I'm seeing some curious effects when running fuzzy queries inside bool queries in filter vs. query context. I'm on Elasticsearch 6.0.0.
I have an index whose documents have a field firstName
. If I run the following, for example:
{
"query": {
"fuzzy": {
"firstName": {
"value": "yvonne",
"fuzziness": 1
}
}
}
}
I get 5596 hits. Now if I stick the fuzzy term inside a bool must clause:
{
"query": {
"bool": {
"must": [
{
"fuzzy": {
"firstName": {
"value": "yvonne",
"fuzziness": 1
}
}
}
]
}
}
}
I still get 5596. And if I change the must to a filter clause:
{
"query": {
"bool": {
"filter": [
{
"fuzzy": {
"firstName": {
"value": "yvonne",
"fuzziness": 1
}
}
}
]
}
}
}
Same, 5596 again.

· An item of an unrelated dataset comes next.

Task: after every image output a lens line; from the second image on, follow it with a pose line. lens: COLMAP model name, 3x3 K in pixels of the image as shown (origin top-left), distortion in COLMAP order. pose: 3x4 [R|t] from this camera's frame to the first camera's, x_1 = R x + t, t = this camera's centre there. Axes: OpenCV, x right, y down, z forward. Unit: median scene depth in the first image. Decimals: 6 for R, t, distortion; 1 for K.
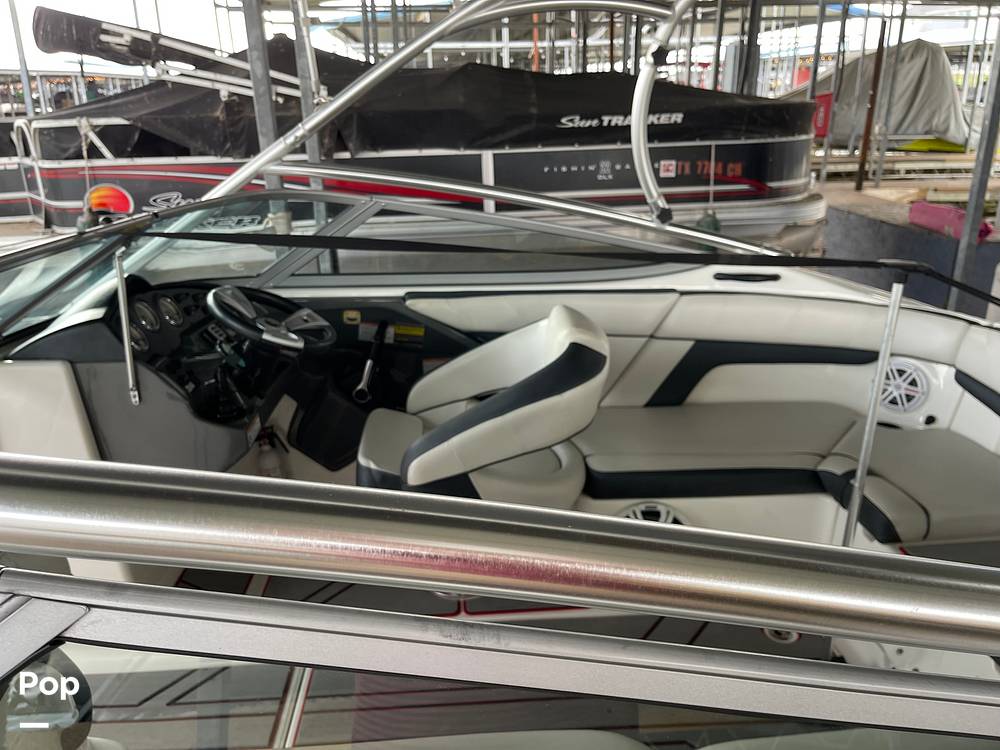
lens RADIAL K [[830.8, 0, 473.5], [0, 830.8, 380.0], [0, 0, 1]] dist [0.081884, -0.140238]
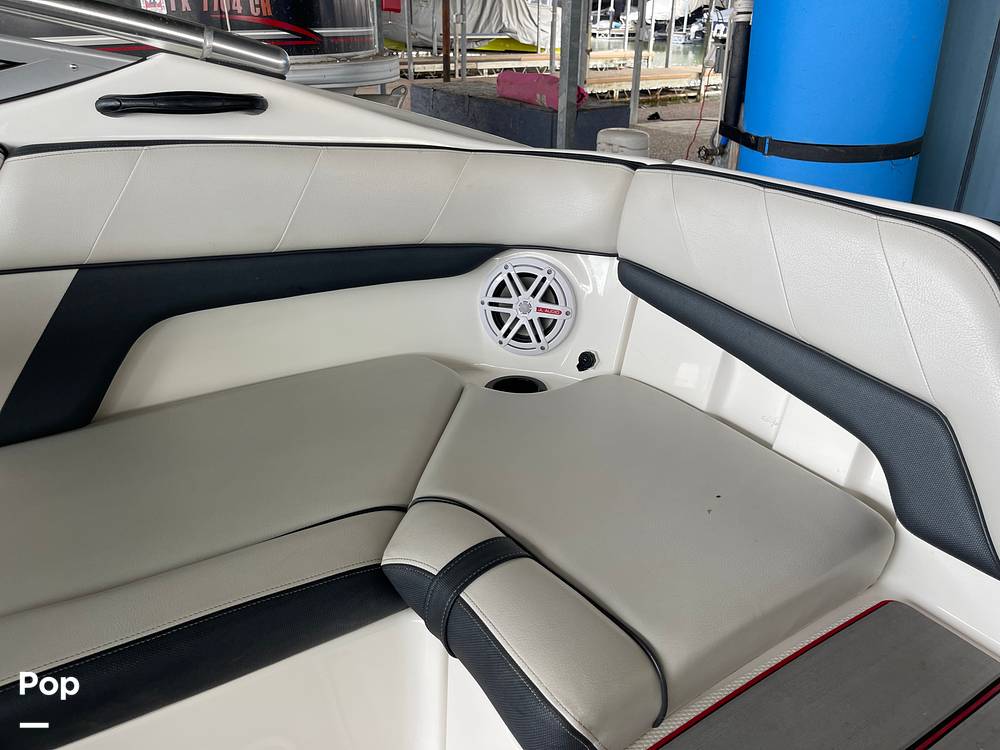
lens RADIAL K [[750.8, 0, 500.0], [0, 750.8, 375.0], [0, 0, 1]] dist [0.072318, -0.100072]
pose [[0.888512, -0.186210, 0.419372, 0.168433], [0.144378, 0.980987, 0.129689, -0.008049], [-0.435548, -0.054682, 0.898503, 0.342935]]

Unsurprising, right?
Let's change fuzziness
to 2 instead of 1. Running the simple fuzzy term query again:
{
"query": {
"fuzzy": {
"firstName": {
"value": "yvonne",
"fuzziness": 2
}
}
}
}
Now I get 6079 hits. Larger edit distance should match more documents, seems reasonable. Now I'll stick that inside a bool query as a must clause again:
{
"query": {
"bool": {
"must": [
{
"fuzzy": {
"firstName": {
"value": "yvonne",
"fuzziness": 2
}
}
}
]
}
}
}
Still 6079. Now change the must clause to a filter:
{
"query": {
"bool": {
"filter": [
{
"fuzzy": {
"firstName": {
"value": "yvonne",
"fuzziness": 2
}
}
}
]
}
}
}
This returns 7980 hits.
As I understand it, the sole difference between must and filter clauses in a bool query is whether hits are scored or not. But this doesn't seem to be true; running the fuzzy query in a filter context seems to be making the query less selective. What am I missing? What could be causing this?